The Needle's Eye

"This story like a children's tune. It's grown familiar as the moon. So I ride my camel high. And I'm aiming for the needle's eye." - Caedmon's Call

Tuesday, July 22, 2008

What's Holding us Back?

I think all too often, a mistake that we as ELA teachers make is we assume that the comprehension we work to see happen as students read texts silently, and somewhat passively, "happens" after they read. I think we unknowingly foster this belief when we give them a piece to read, whether in class or for homework, and then give them a sheet of "comprehension questions" to answer after they finish.

Too often, the style in which these questions are posed demands very little in the way of complex thought or careful deliberation. They are usually plot-centric and entirely surface-level, which is why it's not at all uncommon to see kids finishing up their questions even as they read, while they should still be absorbing the material in their brains so that they can quickly move on to another activity they enjoy more.

It is a joke, really. Such an assignment does not assess their comprehension. It makes them think that reading comprehension is a chore to cross off their checklist rather than a tool that grows and matures with continued reading, helped along by interaction with the teacher or other students.

The question is, why do we do it? On some primordial level, we must know this isn't Best Practice, so why do we force this kind of thinking on students?

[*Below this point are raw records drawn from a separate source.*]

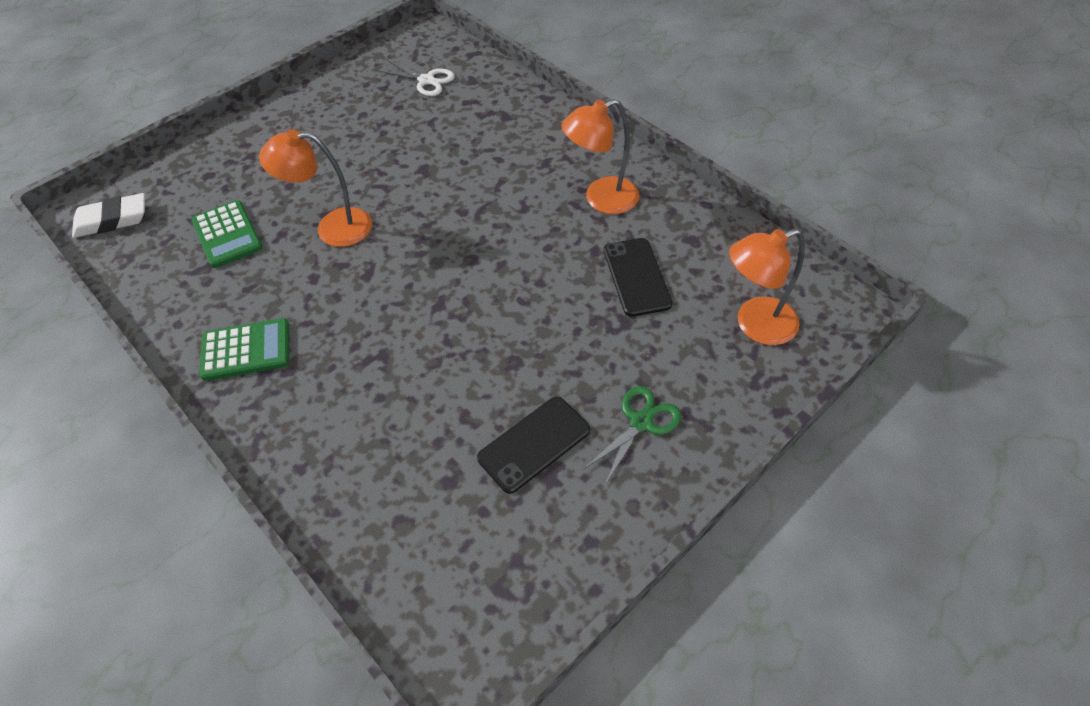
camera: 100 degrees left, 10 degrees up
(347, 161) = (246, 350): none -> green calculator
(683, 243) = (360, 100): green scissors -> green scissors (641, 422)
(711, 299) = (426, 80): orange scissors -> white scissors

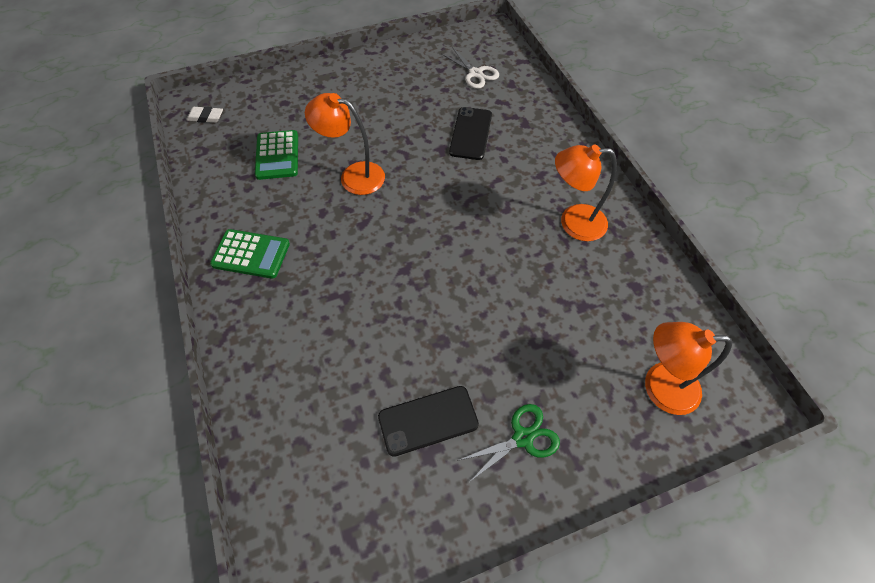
camera: 20 degrees right, 5 degrees up
(112, 220) = (206, 117): white eraser -> white eraser, size x0.63
(636, 277) = (574, 303): black phone -> black phone (470, 133)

Maybe it's the pressure of grades. As we talked about in class, often we focus more on evaluating students than assessing them, passing out value (numerical) judgments over constructive criticism. When we are mandated to have a certain number of grades per nine weeks, we panic. There's no way I can possibly teach the way I was brought up in college and seminar and give my students 16 grades per quarter! That's almost like at least two grades a week, be they quizzes or tests! Think about what it will do to them! It reinforces the mindset that you don't come to school for the pursuit of knowledge - you come to be judged by cold, hard numbers. You don't come to have your mind engaged, you come to atrophy brain cells as you sit there, disengaged, or until the worksheets are passed out, which at least gets your motor skills going.

Or maybe we're scared of being different. This has to do with either teachinh with different methods from my colleagues or straying from the way I was taught when I was in school. What happens when my middle-school kids discuss with parents or other teachers how we read texts together in class, and I probed them with the "hooking" questions mentioned in CtW, chapter 6? I tell them funny or serious anecdotes that the stories remind me of (which encourages them to interrupt me to tell me theirs), or pause to request a prediction, or ask them to enter the mind of a character and imagine walking a mile in his/her footsteps, etc.?

And then we get the dreaded email or contact that questions our methods, then "politely" requesting that we go back to the "traditional" form of reading comprehension. What do we do then? I can name-drop Vygotsky, Atwell, Freire, and Kohn until my lips turn blue, but if they come back with, "well, you know, I don't really care about all of that because this is the way it's always been done as long as I can remember, so you need to get with the program already. Stop rocking the boat." How's a teacher supposed to respond to that?

Last year, my tests stood out significantly from those of my colleagues. Especially when it came time for semester exams. Scantrons were considered the default testing format, which meant most, if not all, questions were relegated to multiple choice or true/false. And there could be up to 100 of them because of the pressure to include everything from the semester on one exam. Whether they personally agreed with this style, I can't really say. But we can't deny that it results in much faster grading, definitely a bonus when you have to submit a grade report before the Christmas and summer breaks.

And you know, I understand. We are human, after all, we have families to go home to (and in their case, families to take care of). But I just couldn't do it. After a whole semester of in-depth, short answer questions, I couldn't change formats on them like that. That didn't seem fair or right to me. It may have taken me longer to assign grades, and I probably looked a bit weird grading these packets of multi-sentence answers rather than processing them through a machine. But I was fine with that. I just wanted to be consistent with my teaching.